* Task to complete *
Below are the records. State how many of their lines hold the word "CIRCLE", and add nothing else.

────────────────────────────────────────

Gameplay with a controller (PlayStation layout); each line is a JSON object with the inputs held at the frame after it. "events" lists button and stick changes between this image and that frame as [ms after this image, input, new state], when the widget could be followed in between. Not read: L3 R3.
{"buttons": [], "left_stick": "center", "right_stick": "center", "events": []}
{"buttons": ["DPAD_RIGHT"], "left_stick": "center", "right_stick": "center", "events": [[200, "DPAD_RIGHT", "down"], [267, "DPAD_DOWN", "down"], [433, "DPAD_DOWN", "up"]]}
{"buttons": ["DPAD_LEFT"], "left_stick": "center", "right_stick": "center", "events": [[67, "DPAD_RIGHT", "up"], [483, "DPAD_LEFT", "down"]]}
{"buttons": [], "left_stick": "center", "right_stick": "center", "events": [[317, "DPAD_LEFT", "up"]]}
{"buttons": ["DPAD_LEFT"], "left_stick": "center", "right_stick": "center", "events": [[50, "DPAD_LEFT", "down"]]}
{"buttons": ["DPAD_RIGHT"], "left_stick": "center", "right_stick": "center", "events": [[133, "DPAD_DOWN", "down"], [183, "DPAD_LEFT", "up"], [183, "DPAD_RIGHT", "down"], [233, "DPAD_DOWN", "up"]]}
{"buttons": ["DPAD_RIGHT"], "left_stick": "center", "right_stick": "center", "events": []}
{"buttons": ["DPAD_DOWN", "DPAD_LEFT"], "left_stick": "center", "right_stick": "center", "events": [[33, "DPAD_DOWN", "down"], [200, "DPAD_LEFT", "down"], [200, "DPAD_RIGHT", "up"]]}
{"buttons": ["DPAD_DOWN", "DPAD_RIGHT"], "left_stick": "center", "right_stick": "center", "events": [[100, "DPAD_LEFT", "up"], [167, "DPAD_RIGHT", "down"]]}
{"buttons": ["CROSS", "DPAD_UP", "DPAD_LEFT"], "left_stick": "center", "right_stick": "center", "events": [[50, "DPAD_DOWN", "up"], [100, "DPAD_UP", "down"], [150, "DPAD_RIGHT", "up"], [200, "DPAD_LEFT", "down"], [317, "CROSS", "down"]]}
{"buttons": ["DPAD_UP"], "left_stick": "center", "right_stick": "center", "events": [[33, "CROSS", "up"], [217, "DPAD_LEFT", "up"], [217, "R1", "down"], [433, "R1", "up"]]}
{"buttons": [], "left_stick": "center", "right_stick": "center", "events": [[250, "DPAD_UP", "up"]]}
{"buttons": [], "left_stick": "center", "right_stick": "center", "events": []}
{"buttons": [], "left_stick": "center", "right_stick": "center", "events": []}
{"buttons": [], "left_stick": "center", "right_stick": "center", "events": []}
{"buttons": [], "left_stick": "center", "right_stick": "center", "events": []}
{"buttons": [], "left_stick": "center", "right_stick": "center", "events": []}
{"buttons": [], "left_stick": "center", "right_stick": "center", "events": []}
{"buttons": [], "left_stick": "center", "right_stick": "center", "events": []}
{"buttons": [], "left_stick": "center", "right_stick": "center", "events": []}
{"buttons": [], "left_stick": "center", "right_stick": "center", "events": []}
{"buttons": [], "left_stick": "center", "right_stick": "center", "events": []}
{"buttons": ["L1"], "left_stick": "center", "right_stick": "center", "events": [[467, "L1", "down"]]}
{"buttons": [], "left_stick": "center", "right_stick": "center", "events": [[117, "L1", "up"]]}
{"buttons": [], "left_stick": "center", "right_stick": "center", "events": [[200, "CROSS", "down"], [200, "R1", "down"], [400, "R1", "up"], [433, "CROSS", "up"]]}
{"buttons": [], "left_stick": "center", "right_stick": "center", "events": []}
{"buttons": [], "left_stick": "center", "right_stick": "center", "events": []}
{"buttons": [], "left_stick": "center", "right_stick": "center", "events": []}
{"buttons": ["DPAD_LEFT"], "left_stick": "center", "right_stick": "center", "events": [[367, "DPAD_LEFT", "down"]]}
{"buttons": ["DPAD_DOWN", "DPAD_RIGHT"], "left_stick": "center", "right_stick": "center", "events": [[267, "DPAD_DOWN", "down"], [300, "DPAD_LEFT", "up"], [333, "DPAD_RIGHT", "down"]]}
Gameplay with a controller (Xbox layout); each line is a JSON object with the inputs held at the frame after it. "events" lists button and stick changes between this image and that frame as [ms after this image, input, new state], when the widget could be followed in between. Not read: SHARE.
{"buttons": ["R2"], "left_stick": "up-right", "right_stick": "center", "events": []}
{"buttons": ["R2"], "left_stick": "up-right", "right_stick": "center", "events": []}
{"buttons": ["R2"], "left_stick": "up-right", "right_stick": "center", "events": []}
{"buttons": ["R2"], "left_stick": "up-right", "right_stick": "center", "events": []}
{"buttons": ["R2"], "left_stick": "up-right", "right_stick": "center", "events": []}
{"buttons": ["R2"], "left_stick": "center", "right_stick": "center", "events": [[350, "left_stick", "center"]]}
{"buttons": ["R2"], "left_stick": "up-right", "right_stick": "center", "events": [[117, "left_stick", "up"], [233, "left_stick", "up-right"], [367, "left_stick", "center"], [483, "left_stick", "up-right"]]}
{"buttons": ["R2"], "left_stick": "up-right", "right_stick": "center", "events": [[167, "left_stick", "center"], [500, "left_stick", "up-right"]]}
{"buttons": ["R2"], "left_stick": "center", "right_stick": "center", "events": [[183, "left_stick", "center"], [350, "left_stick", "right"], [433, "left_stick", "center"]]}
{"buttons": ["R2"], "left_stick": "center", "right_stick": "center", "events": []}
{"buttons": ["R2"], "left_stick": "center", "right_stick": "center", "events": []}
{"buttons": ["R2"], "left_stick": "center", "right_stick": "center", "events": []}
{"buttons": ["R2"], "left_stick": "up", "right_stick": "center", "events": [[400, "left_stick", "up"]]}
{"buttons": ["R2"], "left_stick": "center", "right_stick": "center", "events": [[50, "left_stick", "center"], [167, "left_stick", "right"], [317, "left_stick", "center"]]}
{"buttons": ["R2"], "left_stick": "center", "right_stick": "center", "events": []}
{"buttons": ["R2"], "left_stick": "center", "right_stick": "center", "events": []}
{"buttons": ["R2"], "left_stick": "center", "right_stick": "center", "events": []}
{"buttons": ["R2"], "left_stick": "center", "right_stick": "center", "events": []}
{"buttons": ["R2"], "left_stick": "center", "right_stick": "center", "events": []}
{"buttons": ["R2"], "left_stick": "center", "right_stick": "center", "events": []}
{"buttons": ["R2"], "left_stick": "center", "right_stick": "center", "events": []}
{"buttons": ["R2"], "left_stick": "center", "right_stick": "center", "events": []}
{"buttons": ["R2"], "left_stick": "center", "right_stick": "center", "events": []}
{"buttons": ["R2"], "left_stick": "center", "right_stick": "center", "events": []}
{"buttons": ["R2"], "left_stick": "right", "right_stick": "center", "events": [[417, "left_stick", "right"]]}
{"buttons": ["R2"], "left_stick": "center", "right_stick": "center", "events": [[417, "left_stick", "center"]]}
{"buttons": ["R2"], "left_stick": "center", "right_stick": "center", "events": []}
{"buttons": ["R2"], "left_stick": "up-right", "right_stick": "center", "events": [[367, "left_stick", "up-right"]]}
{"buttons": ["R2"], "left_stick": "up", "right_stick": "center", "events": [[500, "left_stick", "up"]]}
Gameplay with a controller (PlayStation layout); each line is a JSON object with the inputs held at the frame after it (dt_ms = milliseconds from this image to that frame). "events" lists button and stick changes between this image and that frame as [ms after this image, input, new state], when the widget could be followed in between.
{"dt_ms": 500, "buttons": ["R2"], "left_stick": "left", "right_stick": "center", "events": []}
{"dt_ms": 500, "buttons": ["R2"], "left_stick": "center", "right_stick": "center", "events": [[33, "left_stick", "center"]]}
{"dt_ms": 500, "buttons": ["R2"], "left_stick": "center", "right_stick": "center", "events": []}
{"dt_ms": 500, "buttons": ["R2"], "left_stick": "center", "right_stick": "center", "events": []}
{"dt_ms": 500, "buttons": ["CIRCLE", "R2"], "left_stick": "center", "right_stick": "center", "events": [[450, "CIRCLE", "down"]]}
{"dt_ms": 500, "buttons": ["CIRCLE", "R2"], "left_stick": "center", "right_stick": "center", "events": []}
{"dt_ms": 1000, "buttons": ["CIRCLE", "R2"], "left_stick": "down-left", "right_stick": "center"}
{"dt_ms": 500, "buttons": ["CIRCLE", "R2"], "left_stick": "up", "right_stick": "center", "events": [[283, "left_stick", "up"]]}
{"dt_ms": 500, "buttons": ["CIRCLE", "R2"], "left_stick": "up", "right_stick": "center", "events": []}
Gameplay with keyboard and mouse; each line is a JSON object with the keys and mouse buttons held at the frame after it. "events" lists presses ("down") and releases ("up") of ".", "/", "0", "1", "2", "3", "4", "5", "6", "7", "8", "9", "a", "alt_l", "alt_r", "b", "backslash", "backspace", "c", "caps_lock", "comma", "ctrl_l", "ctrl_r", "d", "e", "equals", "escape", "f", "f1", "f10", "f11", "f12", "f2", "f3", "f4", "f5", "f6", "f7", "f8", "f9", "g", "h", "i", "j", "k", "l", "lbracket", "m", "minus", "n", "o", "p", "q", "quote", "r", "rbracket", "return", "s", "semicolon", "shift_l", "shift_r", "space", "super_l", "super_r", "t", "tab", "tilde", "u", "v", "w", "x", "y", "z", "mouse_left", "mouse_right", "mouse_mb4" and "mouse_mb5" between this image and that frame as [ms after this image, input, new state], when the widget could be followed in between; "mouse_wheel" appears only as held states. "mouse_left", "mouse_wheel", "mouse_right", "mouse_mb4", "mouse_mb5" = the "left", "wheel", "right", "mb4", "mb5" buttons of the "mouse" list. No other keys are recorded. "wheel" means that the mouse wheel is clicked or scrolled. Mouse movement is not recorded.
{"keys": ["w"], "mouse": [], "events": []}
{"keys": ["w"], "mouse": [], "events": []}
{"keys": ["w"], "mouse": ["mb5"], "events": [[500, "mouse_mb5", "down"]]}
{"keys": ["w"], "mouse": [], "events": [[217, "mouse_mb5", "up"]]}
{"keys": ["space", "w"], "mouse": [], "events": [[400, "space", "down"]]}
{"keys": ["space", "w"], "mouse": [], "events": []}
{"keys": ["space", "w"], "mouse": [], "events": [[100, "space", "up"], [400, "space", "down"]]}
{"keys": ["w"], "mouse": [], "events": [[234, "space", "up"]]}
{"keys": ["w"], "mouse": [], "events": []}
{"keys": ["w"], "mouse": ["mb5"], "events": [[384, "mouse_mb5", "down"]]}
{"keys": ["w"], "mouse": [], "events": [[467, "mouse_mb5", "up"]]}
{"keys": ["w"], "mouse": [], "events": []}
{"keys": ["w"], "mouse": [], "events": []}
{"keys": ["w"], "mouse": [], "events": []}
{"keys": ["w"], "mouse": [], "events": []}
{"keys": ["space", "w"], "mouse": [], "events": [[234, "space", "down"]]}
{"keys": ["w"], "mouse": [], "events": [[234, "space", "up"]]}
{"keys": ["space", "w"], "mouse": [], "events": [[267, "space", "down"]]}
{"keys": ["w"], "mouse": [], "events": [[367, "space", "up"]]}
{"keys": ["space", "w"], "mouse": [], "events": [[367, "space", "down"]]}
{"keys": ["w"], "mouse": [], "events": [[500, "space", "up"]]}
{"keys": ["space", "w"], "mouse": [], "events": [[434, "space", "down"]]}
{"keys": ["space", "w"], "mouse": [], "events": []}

────────────────────────────────────────

* Task result *
5